CUDA Toolkit and SDK 2.3 betas available to registered developers

That’s understandable. Just to be clear, it will only suppress warnings within files in that directory, not globally. You wouldn’t be able to use libc without that option.

My program using FFT became slow.

Windows Vista and XP, GTS8800, 512M, compiled with SM1.0.

Graet news! Could you provide us with some code samples?

Is it possible to allocate, memcpy half_float*?

CUDA doesn’t have a built-in half float type, so basically you allocate data using the unsigned short type (which is also 16-bits), and then convert it to float on reading using the new intrinsics.

If you want to use half-precision on the host, I would recommend using the half class included in the OpenEXR distribution (which is compatible with GPU halfs):
[url=“http://www.openexr.com/”]http://www.openexr.com/[/url]

I’m trying to run the profiler from the 2.3beta (Fedora 10 x86_64). Whenever I try running one of my own programs, the profiler successfully runs it, but then has an “Error reading profiler output.” I can see a bunch of .csv files being produced though. And if I try running one of the SDK examples, it is profiled successfully. Has anyone else seen a similar problem?

I’ve tried adding cudaThreadExit() to the end of my program, and I’ve also got libstdc++.so.6 in /usr/lib/. Also, $LD_LIBRARY_PATH points to the cudaprof bin/ directory.

Are you using the separately packaged profiler?

From the download site:

I would like to use flt32 on the host, copy them into a flt16 array on the device, perform some computation on it, on download them back in flt32 on the host. How should I do that? (the idea beahind this is to fit a table twice bigger on the device)

Other point, are the specs of flt16 available? Does it have a better precision between [-1;1]?

I am now (2.3.09), but that’s not fixed the problem.

To be clear, current GPUs don’t natively perform any computation on fp16 (half) values, they can only convert quickly from fp16 to fp32, perform computation in fp32, and then convert back to fp16. It is only really useful as a storage format.
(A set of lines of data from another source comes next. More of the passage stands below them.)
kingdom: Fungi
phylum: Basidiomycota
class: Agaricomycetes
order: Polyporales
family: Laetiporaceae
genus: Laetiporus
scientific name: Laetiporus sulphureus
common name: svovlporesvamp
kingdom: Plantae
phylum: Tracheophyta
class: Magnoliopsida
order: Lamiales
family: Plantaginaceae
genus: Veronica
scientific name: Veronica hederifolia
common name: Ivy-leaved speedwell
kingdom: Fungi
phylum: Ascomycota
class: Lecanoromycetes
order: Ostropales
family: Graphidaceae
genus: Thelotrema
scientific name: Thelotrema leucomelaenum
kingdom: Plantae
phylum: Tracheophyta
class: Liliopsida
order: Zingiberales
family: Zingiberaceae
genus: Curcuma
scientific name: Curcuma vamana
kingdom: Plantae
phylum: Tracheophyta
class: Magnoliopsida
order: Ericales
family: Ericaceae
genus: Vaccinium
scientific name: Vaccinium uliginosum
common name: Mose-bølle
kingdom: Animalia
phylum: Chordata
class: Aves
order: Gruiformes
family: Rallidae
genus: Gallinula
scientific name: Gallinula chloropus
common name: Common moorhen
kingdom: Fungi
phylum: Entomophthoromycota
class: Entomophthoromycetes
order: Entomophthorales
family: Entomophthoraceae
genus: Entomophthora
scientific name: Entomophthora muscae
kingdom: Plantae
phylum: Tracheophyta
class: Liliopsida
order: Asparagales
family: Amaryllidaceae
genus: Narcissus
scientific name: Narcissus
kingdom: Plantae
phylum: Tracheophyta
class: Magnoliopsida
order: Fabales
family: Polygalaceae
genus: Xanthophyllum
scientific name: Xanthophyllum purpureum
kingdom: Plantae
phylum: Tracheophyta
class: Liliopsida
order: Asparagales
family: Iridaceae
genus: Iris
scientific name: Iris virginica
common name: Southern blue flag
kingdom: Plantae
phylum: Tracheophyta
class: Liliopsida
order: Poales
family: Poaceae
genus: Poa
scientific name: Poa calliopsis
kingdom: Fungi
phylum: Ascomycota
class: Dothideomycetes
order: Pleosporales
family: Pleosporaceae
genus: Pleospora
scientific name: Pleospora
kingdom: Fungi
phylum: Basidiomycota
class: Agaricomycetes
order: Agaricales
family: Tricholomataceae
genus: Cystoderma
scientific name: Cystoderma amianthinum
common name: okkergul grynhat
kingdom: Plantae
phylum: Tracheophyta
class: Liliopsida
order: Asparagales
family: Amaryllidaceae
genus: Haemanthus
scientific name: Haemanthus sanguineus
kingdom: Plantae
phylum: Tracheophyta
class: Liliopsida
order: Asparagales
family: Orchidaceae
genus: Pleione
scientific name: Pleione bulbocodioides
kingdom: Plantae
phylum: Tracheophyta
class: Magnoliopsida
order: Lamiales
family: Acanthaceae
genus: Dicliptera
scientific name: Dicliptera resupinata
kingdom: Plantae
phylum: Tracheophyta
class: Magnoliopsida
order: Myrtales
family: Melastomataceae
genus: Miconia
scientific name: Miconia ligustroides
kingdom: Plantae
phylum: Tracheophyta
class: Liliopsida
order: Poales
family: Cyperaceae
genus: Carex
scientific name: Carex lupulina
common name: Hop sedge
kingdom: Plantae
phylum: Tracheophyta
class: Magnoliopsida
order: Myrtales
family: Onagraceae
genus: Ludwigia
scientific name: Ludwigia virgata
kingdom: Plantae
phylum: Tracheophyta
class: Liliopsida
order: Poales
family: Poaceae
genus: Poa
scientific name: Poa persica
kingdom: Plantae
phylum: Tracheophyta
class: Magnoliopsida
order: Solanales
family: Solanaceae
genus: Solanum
There are details on half precision here:

http://en.wikipedia.org/wiki/Half_precision

http://www.nvidia.com/dev_content/nvopengl…float_pixel.txt

Got it! Thanks

Is there a text version of cudaprof, or is there a way to use it in text mode? (There was a text version some time in the past, I think)

THX

-JL

Yes. There always has been a way to profile from the command line. Just read the manual… /cuda_install_location/doc/CUDA_Profiler_2.2.txt

Any news on the Ocelot release?

Ben

Does CUDA 2.3 support texturing from fp16 arrays?
And linear memory?

Did anyone try this?

Hi Simon,

Could you please elaborate on where I can find some documentation on using the new intrinsics to convert from half (stored as unsigned short) to float? Is this part of CUDA 2.2?

Thanks,

Rohit

The 2.3 programming guide, section B.9 Time Function… is unchanged since the 2.0 docs.

This paragraph is confusing mostly because it’s wrong. The result of clock() is not per thread at all. A simpler paragraph would work better, something like:

There’s two other unanswerered questions about clock(). Do other blocks on the SM affect clock, or is it really per-block? (I think, but am not positive, that it’s per block. Which means the first sentence of the above paragraph should say “per block” and not “per multiprocessor”)

Do memory latency stall waits (when all threads are paused) get counted in clock()? (I think, but am not positive, that no, there’s no increment during those waits.)

Will CUFFT ever support asynchronous execution, and streams? It would be really useful for improving throughput :)

Also, built-in support for (1D at least) FFTs of unlimited size (i.e., memory limited) would be sweet. As was mentioned on these forums before, you can do big FFTs using smaller ones and a matrix transpose; so could this be built in to CUFFT?

Finally, is there an expected date for the 2.3 release?

can [linux] 2.6.30 be supported please? there’s some change in some of the header files, so the driver won’t compile.

thanks much,
nicholas

I’m not sure if this has been updated already in 2.3, but something I just noticed in 2.2 is that the syntax highlighting (usertype.dat) doesn’t highlight __threadfence() and __threadfence_block(). Kind of small, but there you go…

Hi Simon,

Could you please explain this in more detail? Also, is this supported by the runtime API?

So I have an array of 1000 halfs. I declare an unsigned short type pointer and cudamalloc 4000 bytes. Then, when I want to use this array in a kernel, what do I use for this array in the function signature? Unsigned short *? If so, then how do I let CUDA know that I want it to treat this array like floats?

I am sorry to be borish, but this question has a rather urgent business need, and we will soon be a big customer. Thanks.